───── DATA SHOWN ─────

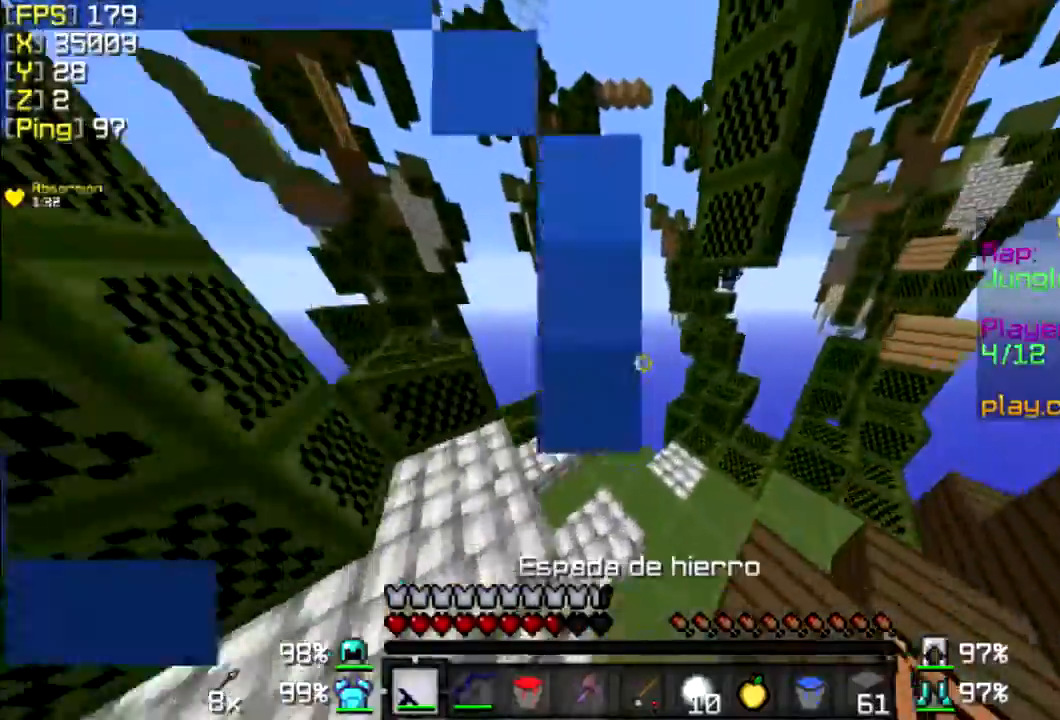
{"keys": ["d", "w"], "mouse": [], "events": [[33, "a", "up"], [100, "d", "down"]]}
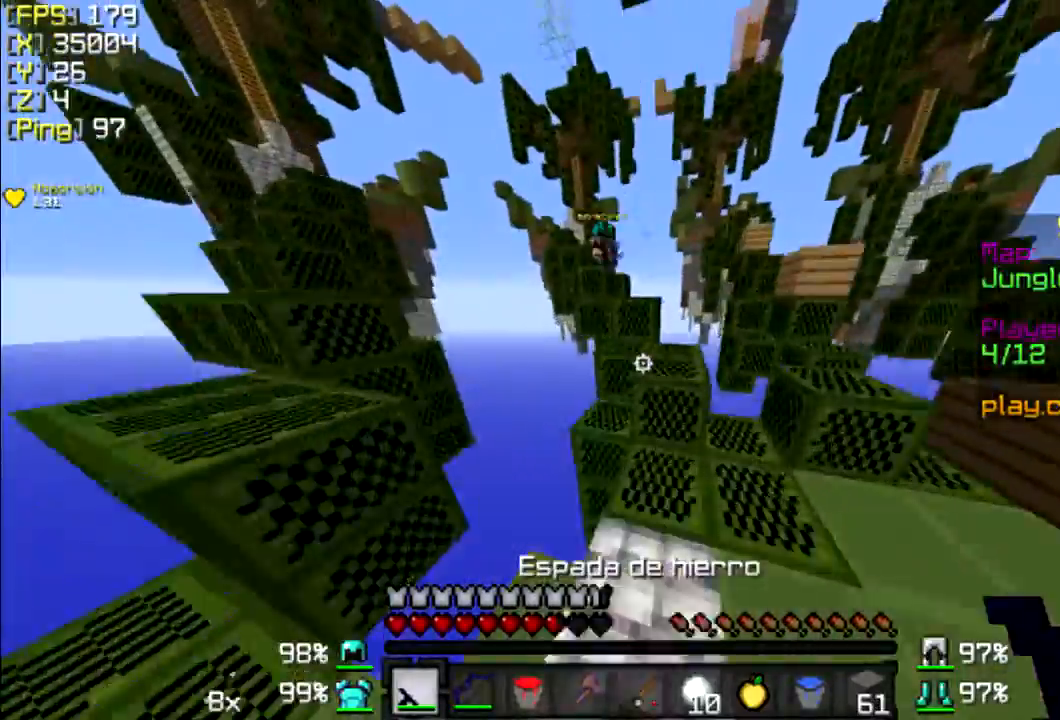
{"keys": ["w"], "mouse": [], "events": [[100, "d", "up"], [333, "a", "down"], [500, "a", "up"]]}
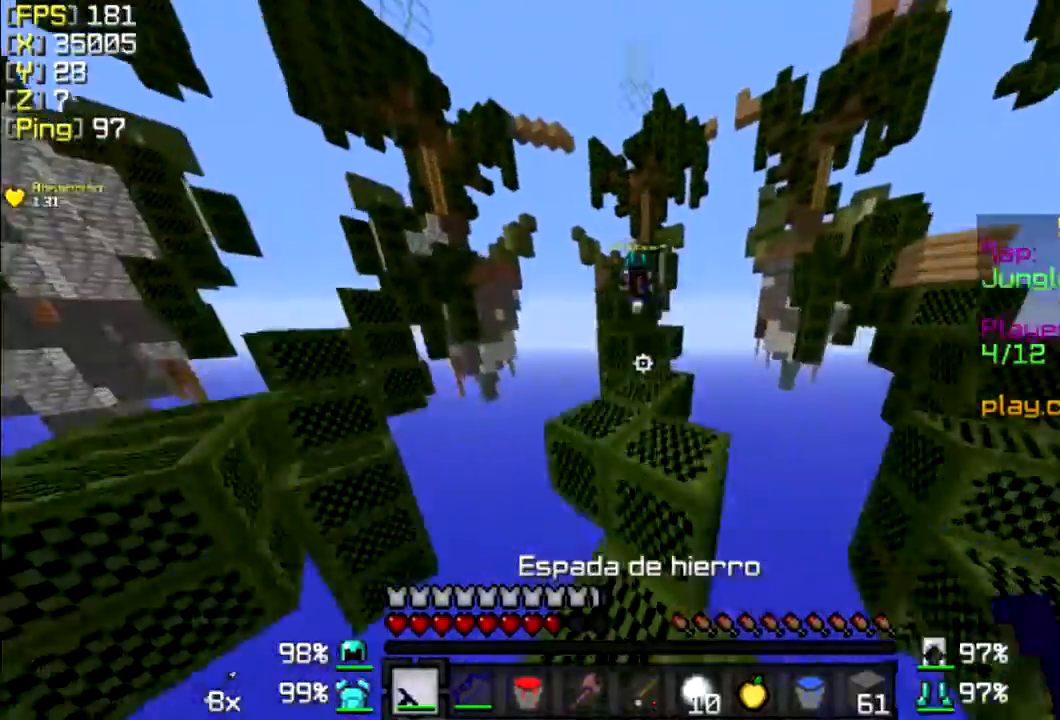
{"keys": ["d", "w"], "mouse": [], "events": [[133, "a", "down"], [300, "a", "up"], [433, "d", "down"]]}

─────

(REQUIRED WORK) Transcribe the listing above verbatim. Omit the pictures.

(ANSWER BOX)
{"keys": ["d", "w"], "mouse": [], "events": [[33, "a", "up"], [100, "d", "down"]]}
{"keys": ["w"], "mouse": [], "events": [[100, "d", "up"], [333, "a", "down"], [500, "a", "up"]]}
{"keys": ["d", "w"], "mouse": [], "events": [[133, "a", "down"], [300, "a", "up"], [433, "d", "down"]]}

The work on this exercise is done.